§ PROVIDED MATERIAL:

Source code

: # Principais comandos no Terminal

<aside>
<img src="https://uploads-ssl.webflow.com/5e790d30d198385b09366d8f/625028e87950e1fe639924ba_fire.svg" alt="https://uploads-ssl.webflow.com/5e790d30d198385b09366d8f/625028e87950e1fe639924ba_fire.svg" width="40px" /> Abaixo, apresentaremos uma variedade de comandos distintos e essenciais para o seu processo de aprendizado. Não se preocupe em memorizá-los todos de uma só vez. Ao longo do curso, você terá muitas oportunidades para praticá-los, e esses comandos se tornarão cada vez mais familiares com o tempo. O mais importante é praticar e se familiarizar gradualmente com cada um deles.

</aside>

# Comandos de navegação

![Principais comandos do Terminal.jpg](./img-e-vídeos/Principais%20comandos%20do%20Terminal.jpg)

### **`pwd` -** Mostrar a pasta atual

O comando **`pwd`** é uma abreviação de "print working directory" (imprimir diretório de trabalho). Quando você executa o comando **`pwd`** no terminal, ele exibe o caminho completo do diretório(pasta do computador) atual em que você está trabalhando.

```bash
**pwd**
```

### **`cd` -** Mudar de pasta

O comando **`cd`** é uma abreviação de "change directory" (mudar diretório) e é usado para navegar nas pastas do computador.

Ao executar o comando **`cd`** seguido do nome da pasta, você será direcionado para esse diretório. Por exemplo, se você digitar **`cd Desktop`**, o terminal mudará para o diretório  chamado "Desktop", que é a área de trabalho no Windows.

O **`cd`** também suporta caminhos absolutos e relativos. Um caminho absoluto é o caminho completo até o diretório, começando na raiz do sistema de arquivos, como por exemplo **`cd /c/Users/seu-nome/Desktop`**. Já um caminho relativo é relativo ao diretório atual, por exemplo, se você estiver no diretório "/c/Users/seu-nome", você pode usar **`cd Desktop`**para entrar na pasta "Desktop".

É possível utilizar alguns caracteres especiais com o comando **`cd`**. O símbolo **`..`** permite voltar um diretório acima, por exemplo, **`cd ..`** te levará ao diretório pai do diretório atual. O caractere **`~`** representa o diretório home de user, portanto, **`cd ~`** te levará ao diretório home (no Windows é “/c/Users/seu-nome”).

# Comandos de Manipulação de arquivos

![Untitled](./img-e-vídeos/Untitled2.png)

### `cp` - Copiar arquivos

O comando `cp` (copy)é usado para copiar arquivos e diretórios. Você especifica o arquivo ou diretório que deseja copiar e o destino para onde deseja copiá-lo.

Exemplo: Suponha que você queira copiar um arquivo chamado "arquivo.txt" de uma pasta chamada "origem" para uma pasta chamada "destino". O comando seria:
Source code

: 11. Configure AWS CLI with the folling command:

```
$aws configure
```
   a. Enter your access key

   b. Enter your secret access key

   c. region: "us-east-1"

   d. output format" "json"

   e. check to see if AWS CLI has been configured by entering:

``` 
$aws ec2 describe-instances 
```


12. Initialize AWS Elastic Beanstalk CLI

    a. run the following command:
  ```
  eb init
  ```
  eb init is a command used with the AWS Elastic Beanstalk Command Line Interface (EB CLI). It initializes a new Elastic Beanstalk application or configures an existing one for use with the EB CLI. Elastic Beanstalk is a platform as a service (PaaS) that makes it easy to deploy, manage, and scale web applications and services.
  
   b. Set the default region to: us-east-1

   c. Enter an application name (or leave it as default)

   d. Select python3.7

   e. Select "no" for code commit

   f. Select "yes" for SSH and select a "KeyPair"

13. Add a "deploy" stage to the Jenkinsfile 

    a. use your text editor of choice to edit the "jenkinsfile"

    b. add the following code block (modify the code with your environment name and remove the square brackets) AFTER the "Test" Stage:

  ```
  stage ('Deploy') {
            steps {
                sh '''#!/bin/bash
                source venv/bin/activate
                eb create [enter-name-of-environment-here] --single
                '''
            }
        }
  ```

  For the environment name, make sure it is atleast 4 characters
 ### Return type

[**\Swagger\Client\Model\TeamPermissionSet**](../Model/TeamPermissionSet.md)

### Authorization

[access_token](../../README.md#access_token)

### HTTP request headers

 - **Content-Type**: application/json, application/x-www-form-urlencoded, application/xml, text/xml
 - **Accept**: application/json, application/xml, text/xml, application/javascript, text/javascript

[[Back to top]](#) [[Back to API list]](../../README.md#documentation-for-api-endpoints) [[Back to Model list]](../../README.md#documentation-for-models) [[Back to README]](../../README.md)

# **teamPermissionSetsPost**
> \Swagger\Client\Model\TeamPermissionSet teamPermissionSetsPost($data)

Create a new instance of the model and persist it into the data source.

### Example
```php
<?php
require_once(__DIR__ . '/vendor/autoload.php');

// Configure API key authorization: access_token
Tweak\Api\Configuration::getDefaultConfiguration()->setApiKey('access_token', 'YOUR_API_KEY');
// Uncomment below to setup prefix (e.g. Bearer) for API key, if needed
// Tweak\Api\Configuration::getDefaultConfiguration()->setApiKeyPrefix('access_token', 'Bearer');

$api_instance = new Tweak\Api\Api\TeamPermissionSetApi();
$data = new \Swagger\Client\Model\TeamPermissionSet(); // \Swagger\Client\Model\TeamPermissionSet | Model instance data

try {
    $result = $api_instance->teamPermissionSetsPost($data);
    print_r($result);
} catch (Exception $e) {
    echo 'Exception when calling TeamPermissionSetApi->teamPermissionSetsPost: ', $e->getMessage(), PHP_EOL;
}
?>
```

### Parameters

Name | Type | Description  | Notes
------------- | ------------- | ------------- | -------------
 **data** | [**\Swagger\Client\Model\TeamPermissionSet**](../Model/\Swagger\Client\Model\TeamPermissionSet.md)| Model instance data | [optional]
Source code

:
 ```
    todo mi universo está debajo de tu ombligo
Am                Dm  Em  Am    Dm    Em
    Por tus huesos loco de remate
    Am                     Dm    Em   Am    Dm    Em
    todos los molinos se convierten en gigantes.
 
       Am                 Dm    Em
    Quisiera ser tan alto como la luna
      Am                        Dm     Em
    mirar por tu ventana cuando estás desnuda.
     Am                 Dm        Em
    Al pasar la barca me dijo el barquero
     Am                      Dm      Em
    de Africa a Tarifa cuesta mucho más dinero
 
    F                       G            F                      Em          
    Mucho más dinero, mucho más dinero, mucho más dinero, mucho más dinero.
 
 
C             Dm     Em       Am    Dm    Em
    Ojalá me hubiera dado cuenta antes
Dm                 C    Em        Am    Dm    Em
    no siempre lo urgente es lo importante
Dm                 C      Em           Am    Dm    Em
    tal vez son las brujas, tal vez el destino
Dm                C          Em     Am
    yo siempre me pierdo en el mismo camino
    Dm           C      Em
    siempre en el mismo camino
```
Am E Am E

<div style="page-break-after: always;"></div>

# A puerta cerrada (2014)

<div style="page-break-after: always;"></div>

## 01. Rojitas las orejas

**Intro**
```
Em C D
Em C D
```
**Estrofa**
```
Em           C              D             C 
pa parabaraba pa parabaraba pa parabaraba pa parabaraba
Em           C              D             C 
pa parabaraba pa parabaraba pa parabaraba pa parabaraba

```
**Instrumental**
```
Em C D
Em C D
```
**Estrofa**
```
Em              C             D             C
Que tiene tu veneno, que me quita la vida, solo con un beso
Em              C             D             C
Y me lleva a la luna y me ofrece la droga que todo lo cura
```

§ WHAT TO DO: Copy each line in the listing where "data" appears.

§ EXERCISE OUTPUT:
> \Swagger\Client\Model\TeamPermissionSet teamPermissionSetsPost($data)
Create a new instance of the model and persist it into the data source.
$data = new \Swagger\Client\Model\TeamPermissionSet(); // \Swagger\Client\Model\TeamPermissionSet | Model instance data
    $result = $api_instance->teamPermissionSetsPost($data);
 **data** | [**\Swagger\Client\Model\TeamPermissionSet**](../Model/\Swagger\Client\Model\TeamPermissionSet.md)| Model instance data | [optional]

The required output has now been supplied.